Stars including Alice Patten, the daughter of Lord Patten of Barnes, and Hazel Crowney, a former model from Kent, have been accused of stealing jobs from local girls.
His campaign for a ban on the estimated 1,000 British and other foreign actors who regularly appear in Bollywood films has been widely criticised but many foreign actors are too afraid to speak out.
The campaign for a ban comes as increasing numbers of European and South American actresses are finding roles in Bollywood movies.
In the last few years, Kylie Minogue and Denise Richards have appeared in major Indian films. Miss Patten starred in Rang De Basanti, one of the most popular Bollywood films of recent years, while Minogue appeared in a raunchy song and dance scene called Chiggy Wiggy in the film Blue with action hero Akshay Kumar.
It has also become increasingly common for Hollywood stars like Sylvester Stallone and Superman star Brandon Routh to take cameo roles in Bollywood productions to boost their appeal.
This international approach could now be threatened because producers and directors fear Raj Thackeray will ruin their films if they do not comply.
The campaign to ban foreign actors was launched last week after the MNS raided a the set of Crooked, starring Amitabh Bachchan, India's most famous star, and demanded to see the work permits of 136 foreign actors and actresses.

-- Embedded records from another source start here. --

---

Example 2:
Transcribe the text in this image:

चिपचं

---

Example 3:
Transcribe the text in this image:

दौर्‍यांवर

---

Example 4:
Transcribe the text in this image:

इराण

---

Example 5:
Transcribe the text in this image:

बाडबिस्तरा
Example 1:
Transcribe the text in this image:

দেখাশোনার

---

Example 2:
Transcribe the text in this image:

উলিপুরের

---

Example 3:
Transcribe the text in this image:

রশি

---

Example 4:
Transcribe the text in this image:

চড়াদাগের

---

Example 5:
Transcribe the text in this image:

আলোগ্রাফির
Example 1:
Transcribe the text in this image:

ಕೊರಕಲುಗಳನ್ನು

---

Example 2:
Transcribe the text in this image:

The MNS holds seats in the Mumbai region but its strength comes from its activists who are regarded by many as violent street thugs. Its supporters have launched violent attacks on rickshaw drivers from other parts of India and threatened organisations which retain the name 'Bombay' instead of 'Mumbai.'
MNS leader, said: "Why can't our Indian actors dance with locals? We will insist that only local junior artists should be employed.

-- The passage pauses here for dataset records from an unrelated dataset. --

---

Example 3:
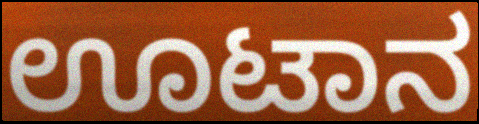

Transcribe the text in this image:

ಊಟಾನ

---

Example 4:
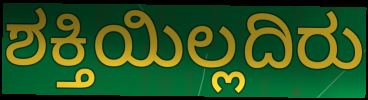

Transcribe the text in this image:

"We will check whether they have valid permits. Many times, foreigners come here on tourist visas, but take up work in Bollywood."

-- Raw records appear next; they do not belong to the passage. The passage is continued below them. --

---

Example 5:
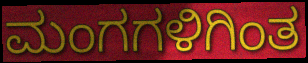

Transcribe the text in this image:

ಮಂಗಗಳಿಗಿಂತ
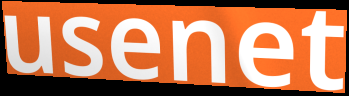
usenet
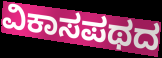
ವಿಕಾಸಪಥದ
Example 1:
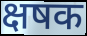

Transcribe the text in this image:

क्षषक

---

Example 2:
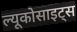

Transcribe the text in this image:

ल्यूकोसाइट्स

She was supported by one of Bollywood's top dancers, Rakhi Sawant, who said: "Because of these foreigners, our Indian girls remain jobless. These white girls are like lollipops that only last for two days."
Vir Singhvi, one of India's leading commentators, said the party was using the issue to win over Mumbai's women voters who have so far shunned the MNS.
"The MNS says [these dance scenes] are against Indian traditions, vulgar and cheap. They do this to get women's votes because women object to half-naked dancers, but it's not enough of an issue for women to change their minds," he said.
Leading Indian film director Jag Mundra last night criticised the campaign and said it could push up costs and force film-makers to shoot more scenes overseas. To save money, directors usually hire attractive backpackers passing through Mumbai and shoot dance scenes in local clubs or film sets.
"The reason producers pick white girls is because a lot of them have better figures and are willing to expose them," he said.
"If you need a bikini shot, not many Indian girls are willing to turn up in a string bikini. But most white girls will not have an issue with that. Titillation has been an important part of Bollywood."